Re: BUG: unable to handle kernel paging request in __switch_to

From: Linus Torvalds
Date: Thu Dec 14 2017 - 14:28:23 EST


On Thu, Dec 14, 2017 at 10:54 AM, Andy Lutomirski <luto@xxxxxxxxxx> wrote:
>
> 2. It actually tries to handle the breakpoint. A breakpoint is a
> benign exception, so any exception encountered while delivering it
> would result in serial delivery.

I don't think that's the case. "int3" is entirely synchronous, and
doesn't have the same odd issues as a breakpoint trap (which honors RF
etc). It's literally just a one-byte shorthand for "int $3".

There should be no serial delivery, although obviously if it's a trap
gate (as opposed to an interrupt gate), you can get a normal external
interrupt on the first instruction of the exception handler.

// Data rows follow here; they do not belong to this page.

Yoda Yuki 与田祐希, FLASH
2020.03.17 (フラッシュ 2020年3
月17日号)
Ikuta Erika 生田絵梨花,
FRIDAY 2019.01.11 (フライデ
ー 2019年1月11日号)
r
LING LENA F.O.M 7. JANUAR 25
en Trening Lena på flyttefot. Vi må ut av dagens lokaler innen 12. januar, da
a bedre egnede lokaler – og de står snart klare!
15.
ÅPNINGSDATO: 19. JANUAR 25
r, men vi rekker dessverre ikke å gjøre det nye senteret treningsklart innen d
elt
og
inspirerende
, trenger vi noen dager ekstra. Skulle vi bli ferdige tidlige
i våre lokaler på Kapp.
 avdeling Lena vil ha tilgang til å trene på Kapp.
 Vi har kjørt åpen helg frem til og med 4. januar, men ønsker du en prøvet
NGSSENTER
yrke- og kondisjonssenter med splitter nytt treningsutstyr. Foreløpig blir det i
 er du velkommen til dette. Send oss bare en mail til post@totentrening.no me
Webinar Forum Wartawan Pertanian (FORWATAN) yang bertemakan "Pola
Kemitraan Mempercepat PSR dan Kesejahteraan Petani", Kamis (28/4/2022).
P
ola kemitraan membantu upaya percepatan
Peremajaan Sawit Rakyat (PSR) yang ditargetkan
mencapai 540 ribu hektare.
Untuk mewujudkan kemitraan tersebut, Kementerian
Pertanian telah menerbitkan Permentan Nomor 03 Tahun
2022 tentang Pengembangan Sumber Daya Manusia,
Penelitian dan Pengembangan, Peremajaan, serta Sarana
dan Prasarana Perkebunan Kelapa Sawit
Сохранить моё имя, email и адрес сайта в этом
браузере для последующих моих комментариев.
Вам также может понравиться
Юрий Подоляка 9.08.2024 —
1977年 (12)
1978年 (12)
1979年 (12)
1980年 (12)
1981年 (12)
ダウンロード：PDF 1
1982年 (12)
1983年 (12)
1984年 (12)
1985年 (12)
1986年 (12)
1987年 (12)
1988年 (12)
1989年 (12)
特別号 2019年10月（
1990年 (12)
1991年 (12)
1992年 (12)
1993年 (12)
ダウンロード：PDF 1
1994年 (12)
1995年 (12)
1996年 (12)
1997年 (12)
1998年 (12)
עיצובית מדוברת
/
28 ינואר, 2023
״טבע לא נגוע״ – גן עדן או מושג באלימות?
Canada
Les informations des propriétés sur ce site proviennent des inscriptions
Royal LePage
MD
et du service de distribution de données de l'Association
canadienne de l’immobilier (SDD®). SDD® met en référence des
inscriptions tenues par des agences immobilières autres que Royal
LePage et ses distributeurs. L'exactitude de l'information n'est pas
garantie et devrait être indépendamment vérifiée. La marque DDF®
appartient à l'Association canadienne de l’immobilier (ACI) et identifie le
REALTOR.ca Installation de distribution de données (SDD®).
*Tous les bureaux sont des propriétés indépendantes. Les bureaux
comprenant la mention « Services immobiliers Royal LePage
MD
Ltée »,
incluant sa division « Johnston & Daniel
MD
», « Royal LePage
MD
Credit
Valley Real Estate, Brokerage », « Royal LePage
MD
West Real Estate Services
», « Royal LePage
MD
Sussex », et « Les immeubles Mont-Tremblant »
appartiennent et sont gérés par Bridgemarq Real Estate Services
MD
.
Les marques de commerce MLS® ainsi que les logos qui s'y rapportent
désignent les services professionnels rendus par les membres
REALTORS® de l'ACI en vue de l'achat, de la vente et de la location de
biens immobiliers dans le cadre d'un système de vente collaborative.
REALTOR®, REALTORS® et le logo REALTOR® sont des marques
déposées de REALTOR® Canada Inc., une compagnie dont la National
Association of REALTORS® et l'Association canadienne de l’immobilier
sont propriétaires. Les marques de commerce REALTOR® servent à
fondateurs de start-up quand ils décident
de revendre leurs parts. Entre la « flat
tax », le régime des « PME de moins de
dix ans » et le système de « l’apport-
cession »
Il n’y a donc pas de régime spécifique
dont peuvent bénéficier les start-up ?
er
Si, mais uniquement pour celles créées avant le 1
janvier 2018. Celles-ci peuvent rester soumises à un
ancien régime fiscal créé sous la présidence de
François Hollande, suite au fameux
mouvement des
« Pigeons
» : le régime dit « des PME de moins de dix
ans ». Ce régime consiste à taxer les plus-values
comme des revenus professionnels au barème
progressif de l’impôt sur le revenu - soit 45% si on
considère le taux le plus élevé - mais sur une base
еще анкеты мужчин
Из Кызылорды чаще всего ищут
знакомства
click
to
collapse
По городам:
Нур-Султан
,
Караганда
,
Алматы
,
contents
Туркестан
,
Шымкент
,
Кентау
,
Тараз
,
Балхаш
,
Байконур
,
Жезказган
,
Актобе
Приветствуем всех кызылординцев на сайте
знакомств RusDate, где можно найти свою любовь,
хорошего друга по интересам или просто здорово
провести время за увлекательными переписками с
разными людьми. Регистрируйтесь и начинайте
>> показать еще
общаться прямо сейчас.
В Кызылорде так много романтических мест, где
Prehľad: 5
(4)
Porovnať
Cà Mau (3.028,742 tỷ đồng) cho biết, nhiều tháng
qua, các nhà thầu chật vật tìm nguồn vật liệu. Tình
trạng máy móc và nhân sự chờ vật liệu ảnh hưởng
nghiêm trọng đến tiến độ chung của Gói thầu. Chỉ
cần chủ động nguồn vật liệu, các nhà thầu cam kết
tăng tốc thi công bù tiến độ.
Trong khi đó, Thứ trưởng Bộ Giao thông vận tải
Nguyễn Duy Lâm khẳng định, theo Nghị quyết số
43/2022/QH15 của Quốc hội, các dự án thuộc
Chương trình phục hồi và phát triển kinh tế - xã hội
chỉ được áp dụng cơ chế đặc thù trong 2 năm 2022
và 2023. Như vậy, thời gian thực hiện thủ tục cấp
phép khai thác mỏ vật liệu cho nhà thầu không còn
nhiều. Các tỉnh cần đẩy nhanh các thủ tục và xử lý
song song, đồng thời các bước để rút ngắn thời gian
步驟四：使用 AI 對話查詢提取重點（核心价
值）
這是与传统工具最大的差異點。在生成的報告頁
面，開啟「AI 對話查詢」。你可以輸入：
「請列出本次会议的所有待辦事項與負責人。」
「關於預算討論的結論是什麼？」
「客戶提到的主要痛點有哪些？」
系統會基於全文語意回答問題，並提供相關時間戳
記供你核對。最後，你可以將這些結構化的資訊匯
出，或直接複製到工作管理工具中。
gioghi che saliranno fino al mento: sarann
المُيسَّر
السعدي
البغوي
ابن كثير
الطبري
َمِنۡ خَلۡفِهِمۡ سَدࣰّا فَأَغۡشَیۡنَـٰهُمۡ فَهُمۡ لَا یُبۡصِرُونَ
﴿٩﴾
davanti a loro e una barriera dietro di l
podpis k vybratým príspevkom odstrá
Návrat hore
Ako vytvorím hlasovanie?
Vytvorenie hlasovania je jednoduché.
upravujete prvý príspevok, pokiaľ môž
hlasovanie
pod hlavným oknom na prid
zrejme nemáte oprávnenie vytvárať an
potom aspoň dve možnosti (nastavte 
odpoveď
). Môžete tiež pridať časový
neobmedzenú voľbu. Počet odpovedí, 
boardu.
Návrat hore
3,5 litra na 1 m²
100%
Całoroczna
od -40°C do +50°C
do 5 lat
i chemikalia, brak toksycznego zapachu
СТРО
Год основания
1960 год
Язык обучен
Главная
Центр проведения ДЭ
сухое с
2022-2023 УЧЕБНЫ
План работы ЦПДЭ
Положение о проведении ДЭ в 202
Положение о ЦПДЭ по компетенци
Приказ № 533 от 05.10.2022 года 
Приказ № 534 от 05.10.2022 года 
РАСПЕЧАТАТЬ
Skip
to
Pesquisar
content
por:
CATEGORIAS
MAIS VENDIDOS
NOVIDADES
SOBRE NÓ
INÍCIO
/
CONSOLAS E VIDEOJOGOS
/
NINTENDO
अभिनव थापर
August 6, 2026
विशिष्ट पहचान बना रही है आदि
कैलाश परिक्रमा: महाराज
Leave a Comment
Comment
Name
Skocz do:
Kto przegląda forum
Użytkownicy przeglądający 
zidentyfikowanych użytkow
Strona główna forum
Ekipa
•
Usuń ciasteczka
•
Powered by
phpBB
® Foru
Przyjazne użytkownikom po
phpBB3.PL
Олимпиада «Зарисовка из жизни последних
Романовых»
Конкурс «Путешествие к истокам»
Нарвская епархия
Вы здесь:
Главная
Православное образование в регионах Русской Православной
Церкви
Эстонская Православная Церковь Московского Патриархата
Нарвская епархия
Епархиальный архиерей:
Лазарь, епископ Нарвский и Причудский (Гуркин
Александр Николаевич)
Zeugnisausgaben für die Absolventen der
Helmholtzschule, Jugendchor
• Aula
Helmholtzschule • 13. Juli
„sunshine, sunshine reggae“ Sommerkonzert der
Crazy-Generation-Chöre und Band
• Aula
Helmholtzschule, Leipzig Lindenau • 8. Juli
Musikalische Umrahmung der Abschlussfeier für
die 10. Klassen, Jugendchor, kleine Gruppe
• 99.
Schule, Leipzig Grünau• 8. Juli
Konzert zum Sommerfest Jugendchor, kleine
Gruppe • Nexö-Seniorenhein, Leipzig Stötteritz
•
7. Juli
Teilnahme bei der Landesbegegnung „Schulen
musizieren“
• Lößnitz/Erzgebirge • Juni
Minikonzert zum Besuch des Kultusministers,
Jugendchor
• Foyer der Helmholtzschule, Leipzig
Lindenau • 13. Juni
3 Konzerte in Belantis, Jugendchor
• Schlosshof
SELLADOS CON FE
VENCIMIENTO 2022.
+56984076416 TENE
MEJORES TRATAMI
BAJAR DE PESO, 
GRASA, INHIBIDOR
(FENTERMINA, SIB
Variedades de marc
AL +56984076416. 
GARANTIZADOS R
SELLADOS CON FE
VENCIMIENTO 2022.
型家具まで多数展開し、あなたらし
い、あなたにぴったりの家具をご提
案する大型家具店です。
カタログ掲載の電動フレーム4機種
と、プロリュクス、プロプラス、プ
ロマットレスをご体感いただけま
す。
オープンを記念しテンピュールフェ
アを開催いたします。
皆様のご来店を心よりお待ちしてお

But that's not what the oops says: it says it happens on the "int3" instruction.

Now, it is possible that the "int3" was written _after_ the CPU took a
real page fault on the original instruction, and that the original
instruction actually caused a perfectly normal page fault, and then we
just report the "int3" because another CPU overwrote the instruction
after the original instruction had already trapped.

But that makes very little sense either. I really do think it's the
"int3" itself that causes the page fault due to some IDT/GDT change.
Because that would actually make sense considering what has changed in
the tree that Thomas is running.

Plus I think the instruction that gets overwritten is just a 5-byte
nop isn't it? So it really shouldn't take a fault without the "int3"
overwriting.

[ Goes back to the original report ]

Yeah, so looking back at the "Code:" line, the faulting instruction
looked like this:

<cc> 1f 44 00 00

and a P6_NOP5 is

#define P6_NOP5 0x0f,0x1f,0x44,0x00,0

so it's definitely "first byte of a 5-byte nop has been overwritten
with a 'int3' instruction". The nop does not fault on its own.

Linus